* _RECORDS SHOWN_
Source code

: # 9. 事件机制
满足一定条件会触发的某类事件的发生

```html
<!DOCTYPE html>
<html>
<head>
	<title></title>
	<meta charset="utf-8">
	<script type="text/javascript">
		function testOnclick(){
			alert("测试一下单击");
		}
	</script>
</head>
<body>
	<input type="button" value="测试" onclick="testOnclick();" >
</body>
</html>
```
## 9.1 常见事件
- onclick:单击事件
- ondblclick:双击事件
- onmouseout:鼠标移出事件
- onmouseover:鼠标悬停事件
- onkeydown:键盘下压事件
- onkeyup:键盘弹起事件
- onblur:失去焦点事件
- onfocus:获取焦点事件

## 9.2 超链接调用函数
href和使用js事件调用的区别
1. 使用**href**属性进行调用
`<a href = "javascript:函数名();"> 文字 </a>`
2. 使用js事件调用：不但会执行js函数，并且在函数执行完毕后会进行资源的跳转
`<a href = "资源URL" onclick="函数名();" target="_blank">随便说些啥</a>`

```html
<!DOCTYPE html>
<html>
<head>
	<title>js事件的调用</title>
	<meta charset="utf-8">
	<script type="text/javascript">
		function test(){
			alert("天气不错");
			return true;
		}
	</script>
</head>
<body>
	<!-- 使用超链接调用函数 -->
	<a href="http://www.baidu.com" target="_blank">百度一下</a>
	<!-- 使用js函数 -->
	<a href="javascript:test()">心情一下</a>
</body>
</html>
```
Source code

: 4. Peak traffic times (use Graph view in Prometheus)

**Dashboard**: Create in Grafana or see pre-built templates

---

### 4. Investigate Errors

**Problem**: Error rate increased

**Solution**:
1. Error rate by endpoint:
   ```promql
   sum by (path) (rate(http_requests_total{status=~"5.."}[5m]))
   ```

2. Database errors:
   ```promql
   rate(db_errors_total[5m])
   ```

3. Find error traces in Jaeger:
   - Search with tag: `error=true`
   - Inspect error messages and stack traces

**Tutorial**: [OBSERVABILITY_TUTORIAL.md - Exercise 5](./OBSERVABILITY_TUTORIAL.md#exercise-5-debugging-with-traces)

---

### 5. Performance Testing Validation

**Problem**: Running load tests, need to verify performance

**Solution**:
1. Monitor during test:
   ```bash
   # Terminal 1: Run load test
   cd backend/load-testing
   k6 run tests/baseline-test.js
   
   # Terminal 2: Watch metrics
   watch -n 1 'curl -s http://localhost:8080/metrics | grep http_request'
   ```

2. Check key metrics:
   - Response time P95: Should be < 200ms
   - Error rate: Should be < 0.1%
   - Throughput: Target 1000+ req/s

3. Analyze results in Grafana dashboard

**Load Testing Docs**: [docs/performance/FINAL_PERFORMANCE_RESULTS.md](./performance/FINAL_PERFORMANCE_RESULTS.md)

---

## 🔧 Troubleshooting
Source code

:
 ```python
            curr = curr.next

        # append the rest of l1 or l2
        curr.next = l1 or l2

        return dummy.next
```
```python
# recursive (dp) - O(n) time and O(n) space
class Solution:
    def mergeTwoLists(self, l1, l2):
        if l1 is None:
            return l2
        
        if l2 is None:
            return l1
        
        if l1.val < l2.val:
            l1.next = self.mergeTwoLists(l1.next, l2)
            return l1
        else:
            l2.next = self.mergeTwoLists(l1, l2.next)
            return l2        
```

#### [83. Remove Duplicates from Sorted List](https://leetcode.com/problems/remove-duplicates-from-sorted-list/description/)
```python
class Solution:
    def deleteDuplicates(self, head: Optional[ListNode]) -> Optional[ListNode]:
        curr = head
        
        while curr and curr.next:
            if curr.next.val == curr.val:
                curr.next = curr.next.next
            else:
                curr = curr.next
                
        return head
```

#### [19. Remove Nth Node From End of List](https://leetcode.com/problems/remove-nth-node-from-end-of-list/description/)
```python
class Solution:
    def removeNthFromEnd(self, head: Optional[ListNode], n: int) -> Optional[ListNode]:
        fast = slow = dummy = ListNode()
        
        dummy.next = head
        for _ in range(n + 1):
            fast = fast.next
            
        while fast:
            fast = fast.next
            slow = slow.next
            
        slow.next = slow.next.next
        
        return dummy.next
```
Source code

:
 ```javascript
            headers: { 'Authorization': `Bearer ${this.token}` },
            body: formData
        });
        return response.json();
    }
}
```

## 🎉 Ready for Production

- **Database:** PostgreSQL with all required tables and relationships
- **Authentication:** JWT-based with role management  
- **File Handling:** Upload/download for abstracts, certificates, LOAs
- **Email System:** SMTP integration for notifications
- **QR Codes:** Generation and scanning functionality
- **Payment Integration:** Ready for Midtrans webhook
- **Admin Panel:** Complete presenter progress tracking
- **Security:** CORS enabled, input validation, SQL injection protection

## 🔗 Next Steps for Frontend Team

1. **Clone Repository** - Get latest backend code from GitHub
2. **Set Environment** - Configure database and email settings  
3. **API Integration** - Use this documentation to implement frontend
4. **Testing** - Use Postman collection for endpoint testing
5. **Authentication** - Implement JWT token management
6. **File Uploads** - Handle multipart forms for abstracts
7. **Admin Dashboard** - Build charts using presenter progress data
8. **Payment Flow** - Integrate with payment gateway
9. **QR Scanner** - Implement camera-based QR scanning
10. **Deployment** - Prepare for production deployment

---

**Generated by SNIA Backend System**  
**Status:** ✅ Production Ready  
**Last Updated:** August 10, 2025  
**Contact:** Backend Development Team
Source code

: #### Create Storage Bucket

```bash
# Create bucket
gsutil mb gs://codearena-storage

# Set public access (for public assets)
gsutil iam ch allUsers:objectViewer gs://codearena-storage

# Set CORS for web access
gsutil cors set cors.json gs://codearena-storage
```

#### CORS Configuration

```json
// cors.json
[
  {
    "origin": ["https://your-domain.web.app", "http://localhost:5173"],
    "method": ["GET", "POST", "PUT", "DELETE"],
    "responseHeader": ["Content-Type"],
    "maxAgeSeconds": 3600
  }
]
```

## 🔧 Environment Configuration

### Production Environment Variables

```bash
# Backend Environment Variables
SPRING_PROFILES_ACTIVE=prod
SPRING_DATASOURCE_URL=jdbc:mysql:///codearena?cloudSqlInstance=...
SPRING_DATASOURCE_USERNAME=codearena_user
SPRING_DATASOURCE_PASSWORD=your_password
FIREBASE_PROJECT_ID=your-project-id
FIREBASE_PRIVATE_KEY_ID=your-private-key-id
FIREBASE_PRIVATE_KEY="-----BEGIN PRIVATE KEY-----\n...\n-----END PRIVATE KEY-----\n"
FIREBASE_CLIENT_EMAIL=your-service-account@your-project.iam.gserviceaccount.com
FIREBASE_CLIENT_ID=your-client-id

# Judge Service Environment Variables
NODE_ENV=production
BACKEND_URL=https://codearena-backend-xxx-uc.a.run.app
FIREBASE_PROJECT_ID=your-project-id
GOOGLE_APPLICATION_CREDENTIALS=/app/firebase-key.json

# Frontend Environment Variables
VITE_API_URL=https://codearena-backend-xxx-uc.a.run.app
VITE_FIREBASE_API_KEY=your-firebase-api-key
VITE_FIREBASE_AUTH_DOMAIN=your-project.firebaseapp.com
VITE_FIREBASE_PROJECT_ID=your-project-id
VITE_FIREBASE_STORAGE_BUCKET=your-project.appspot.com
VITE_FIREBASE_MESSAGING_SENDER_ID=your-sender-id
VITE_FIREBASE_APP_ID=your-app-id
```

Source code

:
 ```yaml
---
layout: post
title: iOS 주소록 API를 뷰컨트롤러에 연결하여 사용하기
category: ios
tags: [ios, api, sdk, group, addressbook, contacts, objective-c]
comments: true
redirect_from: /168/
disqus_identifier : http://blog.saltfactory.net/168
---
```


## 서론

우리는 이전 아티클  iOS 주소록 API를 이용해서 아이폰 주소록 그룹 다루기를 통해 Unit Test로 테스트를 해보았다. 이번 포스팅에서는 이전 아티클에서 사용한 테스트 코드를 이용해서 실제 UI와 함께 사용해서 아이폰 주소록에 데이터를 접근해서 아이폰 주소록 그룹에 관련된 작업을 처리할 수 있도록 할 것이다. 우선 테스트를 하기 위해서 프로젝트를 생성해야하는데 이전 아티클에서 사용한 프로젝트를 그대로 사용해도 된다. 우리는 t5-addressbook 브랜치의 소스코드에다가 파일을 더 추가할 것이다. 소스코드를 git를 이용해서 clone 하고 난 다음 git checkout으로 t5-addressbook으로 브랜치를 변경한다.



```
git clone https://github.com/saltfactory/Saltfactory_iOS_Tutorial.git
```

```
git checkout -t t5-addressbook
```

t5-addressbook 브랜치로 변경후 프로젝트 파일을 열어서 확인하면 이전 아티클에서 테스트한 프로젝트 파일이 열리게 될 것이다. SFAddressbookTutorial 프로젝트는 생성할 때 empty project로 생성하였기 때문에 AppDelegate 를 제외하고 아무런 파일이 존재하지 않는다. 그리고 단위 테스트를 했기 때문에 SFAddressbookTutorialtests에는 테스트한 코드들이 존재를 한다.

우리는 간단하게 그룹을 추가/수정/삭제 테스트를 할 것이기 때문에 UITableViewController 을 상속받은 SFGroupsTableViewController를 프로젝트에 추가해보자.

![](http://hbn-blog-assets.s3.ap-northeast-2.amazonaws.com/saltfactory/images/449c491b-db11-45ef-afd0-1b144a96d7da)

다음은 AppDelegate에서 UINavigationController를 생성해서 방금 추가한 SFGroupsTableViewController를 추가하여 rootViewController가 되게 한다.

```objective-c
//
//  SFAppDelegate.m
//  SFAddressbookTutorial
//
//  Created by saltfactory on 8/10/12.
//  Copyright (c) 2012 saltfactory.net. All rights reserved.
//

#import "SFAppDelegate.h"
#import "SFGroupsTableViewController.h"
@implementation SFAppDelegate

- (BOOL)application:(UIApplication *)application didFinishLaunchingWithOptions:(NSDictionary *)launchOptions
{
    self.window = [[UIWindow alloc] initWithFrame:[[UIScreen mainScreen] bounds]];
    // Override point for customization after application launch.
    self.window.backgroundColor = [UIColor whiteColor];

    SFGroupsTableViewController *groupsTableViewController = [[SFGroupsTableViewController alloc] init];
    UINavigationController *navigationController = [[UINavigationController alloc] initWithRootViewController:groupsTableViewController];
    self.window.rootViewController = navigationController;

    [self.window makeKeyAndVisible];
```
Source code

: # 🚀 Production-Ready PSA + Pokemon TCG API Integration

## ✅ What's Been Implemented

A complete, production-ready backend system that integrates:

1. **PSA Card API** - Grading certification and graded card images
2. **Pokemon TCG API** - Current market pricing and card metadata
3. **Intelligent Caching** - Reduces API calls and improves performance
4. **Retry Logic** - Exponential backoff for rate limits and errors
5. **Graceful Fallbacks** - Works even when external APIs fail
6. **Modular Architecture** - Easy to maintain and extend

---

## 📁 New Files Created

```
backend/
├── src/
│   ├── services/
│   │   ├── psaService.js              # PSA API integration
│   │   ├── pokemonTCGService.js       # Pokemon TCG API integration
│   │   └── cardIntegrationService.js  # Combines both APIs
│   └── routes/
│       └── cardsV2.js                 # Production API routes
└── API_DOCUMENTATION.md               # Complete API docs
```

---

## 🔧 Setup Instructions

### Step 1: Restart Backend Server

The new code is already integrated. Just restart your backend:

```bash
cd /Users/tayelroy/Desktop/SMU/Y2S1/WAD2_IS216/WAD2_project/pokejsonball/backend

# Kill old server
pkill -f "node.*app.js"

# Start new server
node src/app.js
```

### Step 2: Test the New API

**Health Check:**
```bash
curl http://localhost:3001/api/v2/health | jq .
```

* _WHAT THE TASK REQUIRES_
Count the lines in the entries above where the string "management" shows up, and give that number only.

* _SOLUTION TO THIS TASK_
2